--- Begin TEXT PROVIDED ---
Using Microservices to Encode and Publish Videos at The New York Times - kawera
http://open.blogs.nytimes.com/2016/11/01/using-microservices-to-encode-and-publish-videos-at-the-new-york-times/?_r=0&pagewanted=all
======
enobrev
I worked on something like this for a small video rendering startup a few
years ago. Our backend needed to ingest short (<= 12s) videos and strip the
parts we needed in our rendering stack. We polled S3 (SNS wasn't consistently
fast enough at the time) for new files in our Upload directory.

The uploaded video was sent to multiple microservices in a group of tens or
hundreds of instances. One would "normalize" the video so we had the same
frame-rate, size, and bitrates to work with. Another would rip the audio into
a couple formats. Another would generate HLS streams with a few resolutions.
Another would generate the HLS playlist. Another would split the video up into
images. Each service uploaded its results to S3, named as a SHA1 hash of
itself, and reported to a single API which kept track of the "tree" of files
generated from each upload.

The system was based upon an early version of NodeJS, which worked
fantastically well as a generic daemonized wrapper around the command line
tools we were using for all the ripping and modifying.

About a year before I left the team we changed to GCS for the upload server
because they had reliable immediate notifications to webhooks for uploads, but
kept the rest of the system on S3, since our processing instances were all
EC2.

Would have loved to have Lambda back then!

We had a similar set of microservices for rendering the eventual videos in
near-real-time - but that's a whole different conversation.

------
mattmanser
Seems a bit, um, over-engineered.

I made one of these 6 years ago for one of my clients using aws, on my todd
and it's really not that complicated. Sure ours is a bit duct-tape and string,
but seriously, it's not complicated programming. Probably took me a whole day.
--- End TEXT PROVIDED ---
§ REQUIRED TASK
Answer these about the video-encoding thread:
1. Why did the team poll S3 for new uploads instead of relying on SNS?
2. How was each service's output named when it was uploaded to S3?
3. How long does mattmanser say building his version probably took?
The data plays no part in this work.
--- Begin EXCERPTED RECORDS ---
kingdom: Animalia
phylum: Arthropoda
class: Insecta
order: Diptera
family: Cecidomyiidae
--- End EXCERPTED RECORDS ---
--- Begin EXCERPTED RECORDS ---
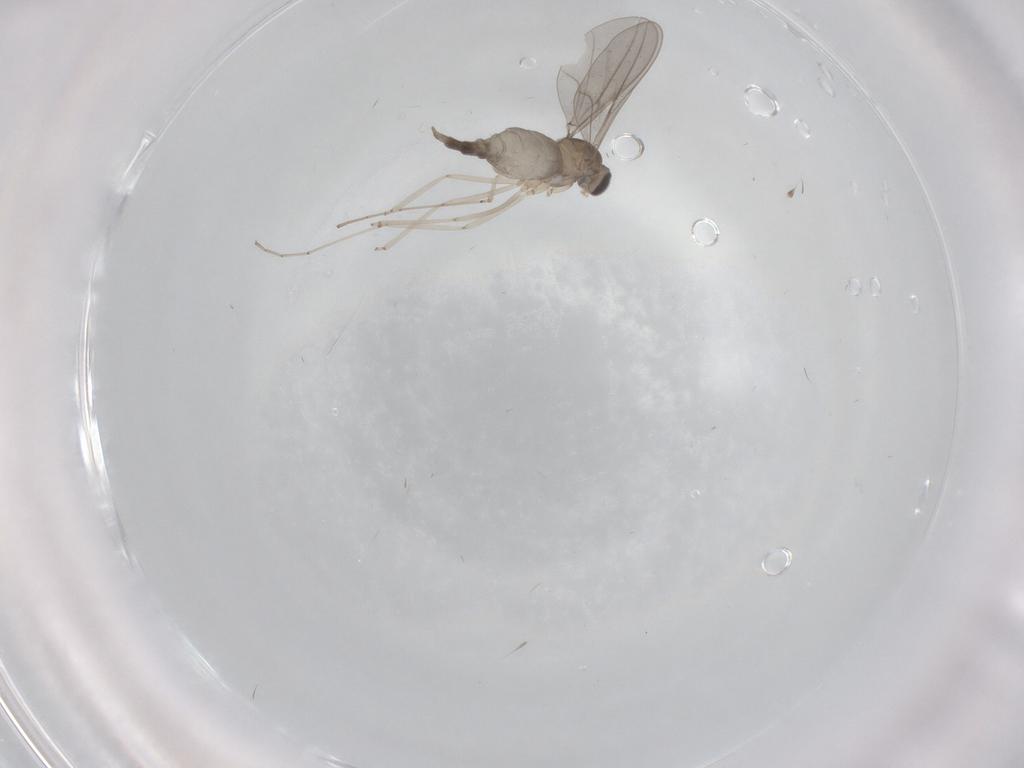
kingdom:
--- End EXCERPTED RECORDS ---
§ EXPECTED ANSWER
1. SNS wasn't consistently fast enough at the time.
2. As a SHA1 hash of itself.
3. A whole day.